[Source texts of formatted documents]
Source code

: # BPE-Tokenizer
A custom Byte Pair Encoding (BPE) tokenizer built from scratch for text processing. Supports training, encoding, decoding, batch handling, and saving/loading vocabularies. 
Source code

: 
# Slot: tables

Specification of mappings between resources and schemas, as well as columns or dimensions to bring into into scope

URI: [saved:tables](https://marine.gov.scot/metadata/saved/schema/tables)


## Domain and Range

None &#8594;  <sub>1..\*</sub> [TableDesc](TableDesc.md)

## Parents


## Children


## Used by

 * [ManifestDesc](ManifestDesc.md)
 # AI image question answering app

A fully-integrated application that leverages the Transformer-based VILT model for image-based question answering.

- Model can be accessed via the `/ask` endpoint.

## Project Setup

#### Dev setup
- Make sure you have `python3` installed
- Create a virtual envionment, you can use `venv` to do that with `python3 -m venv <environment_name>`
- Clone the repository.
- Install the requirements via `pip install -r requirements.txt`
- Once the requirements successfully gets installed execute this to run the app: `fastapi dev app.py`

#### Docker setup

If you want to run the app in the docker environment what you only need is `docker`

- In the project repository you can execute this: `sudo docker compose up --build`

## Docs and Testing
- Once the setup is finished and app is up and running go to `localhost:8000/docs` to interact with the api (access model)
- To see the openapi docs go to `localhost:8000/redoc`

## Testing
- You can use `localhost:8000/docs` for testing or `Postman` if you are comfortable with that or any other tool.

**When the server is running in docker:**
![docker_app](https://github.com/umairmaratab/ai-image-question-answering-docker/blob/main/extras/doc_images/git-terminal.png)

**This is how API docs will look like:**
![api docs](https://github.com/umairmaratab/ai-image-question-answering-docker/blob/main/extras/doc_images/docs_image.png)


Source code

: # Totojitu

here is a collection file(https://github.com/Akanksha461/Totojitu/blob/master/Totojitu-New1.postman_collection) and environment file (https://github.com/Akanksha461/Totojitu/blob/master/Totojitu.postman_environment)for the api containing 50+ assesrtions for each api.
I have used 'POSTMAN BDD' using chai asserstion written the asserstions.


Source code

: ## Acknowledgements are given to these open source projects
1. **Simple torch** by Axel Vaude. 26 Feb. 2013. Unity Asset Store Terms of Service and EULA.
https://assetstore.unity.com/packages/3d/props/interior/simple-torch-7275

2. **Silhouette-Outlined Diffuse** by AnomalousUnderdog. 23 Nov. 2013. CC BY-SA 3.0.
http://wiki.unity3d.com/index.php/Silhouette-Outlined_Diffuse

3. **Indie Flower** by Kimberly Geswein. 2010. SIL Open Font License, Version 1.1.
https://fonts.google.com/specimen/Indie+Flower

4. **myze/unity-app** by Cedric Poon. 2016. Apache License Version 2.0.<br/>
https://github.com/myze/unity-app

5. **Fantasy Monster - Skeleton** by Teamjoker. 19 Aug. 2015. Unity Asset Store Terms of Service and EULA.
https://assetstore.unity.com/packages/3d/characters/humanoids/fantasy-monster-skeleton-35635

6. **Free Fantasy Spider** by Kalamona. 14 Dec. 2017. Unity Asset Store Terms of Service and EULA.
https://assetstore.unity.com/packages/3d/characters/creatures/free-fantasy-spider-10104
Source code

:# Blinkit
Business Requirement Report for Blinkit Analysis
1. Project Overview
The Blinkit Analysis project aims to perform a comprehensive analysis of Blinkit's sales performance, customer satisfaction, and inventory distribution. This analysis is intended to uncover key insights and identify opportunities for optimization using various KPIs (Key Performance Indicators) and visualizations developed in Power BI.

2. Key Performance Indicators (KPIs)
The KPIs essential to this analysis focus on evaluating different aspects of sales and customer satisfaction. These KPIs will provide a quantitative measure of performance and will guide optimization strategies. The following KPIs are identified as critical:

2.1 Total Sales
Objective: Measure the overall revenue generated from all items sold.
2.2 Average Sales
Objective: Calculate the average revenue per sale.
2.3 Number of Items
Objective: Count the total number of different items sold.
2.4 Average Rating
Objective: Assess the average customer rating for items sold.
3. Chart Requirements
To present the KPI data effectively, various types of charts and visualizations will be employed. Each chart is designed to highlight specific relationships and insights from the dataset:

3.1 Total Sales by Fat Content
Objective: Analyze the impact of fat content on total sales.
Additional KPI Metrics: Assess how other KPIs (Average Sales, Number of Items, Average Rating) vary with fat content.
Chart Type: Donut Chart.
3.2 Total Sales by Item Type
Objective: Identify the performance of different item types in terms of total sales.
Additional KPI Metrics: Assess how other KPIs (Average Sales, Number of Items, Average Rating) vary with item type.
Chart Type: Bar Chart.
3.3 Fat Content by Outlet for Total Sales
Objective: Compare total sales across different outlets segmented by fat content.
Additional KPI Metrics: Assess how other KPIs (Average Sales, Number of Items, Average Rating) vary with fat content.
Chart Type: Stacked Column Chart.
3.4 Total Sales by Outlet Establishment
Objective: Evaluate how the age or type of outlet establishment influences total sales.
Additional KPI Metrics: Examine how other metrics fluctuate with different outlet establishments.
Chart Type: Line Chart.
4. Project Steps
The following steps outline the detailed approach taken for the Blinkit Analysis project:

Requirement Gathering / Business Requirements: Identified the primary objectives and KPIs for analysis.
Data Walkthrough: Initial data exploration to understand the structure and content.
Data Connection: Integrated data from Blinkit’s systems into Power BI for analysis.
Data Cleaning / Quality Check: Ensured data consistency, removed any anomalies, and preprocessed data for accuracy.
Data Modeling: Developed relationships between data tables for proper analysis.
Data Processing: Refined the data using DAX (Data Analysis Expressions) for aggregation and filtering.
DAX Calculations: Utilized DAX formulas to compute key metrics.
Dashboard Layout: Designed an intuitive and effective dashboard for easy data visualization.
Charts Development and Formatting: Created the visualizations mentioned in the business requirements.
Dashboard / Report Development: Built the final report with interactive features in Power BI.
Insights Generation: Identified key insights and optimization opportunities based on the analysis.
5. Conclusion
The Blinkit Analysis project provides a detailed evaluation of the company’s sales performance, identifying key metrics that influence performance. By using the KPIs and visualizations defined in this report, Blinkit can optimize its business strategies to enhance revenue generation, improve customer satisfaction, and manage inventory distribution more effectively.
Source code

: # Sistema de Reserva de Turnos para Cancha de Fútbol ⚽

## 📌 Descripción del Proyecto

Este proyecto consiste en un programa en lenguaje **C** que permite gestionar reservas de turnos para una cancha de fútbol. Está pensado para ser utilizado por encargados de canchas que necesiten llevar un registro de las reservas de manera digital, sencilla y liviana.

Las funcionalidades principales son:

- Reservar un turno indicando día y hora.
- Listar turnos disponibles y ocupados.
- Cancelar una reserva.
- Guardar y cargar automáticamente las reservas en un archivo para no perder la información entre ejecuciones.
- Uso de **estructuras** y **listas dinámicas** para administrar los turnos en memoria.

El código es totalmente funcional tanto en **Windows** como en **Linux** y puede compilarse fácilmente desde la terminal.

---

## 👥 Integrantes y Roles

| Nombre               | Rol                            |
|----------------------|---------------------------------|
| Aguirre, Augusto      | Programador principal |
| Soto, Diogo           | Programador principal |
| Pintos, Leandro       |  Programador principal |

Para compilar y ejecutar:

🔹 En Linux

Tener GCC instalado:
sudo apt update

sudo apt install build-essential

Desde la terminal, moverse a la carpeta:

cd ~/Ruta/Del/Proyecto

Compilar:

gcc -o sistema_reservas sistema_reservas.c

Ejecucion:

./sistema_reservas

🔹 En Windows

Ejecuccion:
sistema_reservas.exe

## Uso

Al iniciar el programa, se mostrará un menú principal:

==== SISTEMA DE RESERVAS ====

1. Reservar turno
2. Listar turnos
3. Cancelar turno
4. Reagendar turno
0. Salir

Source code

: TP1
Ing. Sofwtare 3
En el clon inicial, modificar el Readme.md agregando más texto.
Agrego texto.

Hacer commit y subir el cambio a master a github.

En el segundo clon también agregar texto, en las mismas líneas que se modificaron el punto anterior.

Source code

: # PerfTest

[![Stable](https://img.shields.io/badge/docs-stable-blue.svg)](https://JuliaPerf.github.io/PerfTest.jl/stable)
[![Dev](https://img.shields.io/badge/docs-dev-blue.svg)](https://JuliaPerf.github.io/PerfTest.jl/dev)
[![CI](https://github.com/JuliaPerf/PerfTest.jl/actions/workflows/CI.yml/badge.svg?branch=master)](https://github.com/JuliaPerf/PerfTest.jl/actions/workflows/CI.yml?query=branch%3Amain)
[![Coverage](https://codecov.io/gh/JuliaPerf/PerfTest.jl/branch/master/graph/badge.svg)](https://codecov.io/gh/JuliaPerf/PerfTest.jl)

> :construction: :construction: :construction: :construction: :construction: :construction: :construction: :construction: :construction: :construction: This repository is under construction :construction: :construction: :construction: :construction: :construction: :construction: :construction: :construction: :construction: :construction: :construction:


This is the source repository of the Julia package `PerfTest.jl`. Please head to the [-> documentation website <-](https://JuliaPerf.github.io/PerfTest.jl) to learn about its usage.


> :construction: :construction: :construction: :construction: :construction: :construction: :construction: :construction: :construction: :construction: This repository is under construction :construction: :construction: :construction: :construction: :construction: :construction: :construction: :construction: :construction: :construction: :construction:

_Exercise_
Your task for the entries above: copy exactly the span starting with the line with "Chart Type: Stacked Column Chart." and going on through the line with "Data Cleaning /", both lines included, and nothing else.

_Completed task_
Chart Type: Stacked Column Chart.
3.4 Total Sales by Outlet Establishment
Objective: Evaluate how the age or type of outlet establishment influences total sales.
Additional KPI Metrics: Examine how other metrics fluctuate with different outlet establishments.
Chart Type: Line Chart.
4. Project Steps
The following steps outline the detailed approach taken for the Blinkit Analysis project:

Requirement Gathering / Business Requirements: Identified the primary objectives and KPIs for analysis.
Data Walkthrough: Initial data exploration to understand the structure and content.
Data Connection: Integrated data from Blinkit’s systems into Power BI for analysis.
Data Cleaning / Quality Check: Ensured data consistency, removed any anomalies, and preprocessed data for accuracy.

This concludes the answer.